INSTRUCTIONS FOR THE TASK
Can you write out every line of the data, from the one containing "школьного образования" down to the one containing "Джизакской области" with both included, as a numbered list that skips blank lines?

(Transcribed page data)
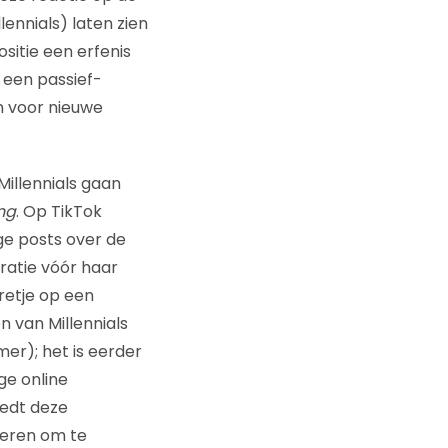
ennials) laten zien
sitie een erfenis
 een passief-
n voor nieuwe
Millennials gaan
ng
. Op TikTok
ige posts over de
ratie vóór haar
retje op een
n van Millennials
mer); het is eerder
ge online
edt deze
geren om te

--

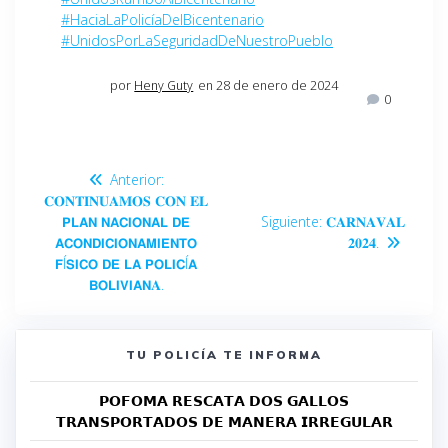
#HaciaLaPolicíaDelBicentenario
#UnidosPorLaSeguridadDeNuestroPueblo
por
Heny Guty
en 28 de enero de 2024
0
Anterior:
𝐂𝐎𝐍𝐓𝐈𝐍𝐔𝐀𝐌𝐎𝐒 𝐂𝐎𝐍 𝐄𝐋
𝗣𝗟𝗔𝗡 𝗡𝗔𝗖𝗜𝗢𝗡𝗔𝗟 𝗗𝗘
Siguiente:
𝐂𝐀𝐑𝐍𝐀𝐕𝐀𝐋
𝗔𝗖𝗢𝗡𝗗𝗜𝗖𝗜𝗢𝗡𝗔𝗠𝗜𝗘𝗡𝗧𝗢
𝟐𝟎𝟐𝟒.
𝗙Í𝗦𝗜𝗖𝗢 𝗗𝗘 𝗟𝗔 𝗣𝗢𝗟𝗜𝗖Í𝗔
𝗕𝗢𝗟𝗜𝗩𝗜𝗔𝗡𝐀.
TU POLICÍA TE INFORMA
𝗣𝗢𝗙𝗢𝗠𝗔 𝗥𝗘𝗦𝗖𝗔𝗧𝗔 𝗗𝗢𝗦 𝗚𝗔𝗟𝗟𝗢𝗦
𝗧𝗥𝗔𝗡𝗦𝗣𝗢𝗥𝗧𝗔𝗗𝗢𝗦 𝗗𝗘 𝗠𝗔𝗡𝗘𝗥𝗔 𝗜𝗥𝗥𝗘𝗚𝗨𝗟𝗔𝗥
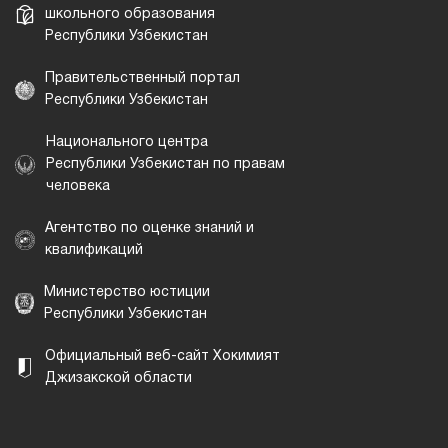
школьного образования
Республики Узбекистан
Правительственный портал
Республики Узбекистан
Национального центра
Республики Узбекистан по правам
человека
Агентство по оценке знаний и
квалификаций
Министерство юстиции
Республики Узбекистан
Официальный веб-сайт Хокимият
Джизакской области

EXERCISE OUTPUT
1. школьного образования
2. Республики Узбекистан
3. Правительственный портал
4. Республики Узбекистан
5. Национального центра
6. Республики Узбекистан по правам
7. человека
8. Агентство по оценке знаний и
9. квалификаций
10. Министерство юстиции
11. Республики Узбекистан
12. Официальный веб-сайт Хокимият
13. Джизакской области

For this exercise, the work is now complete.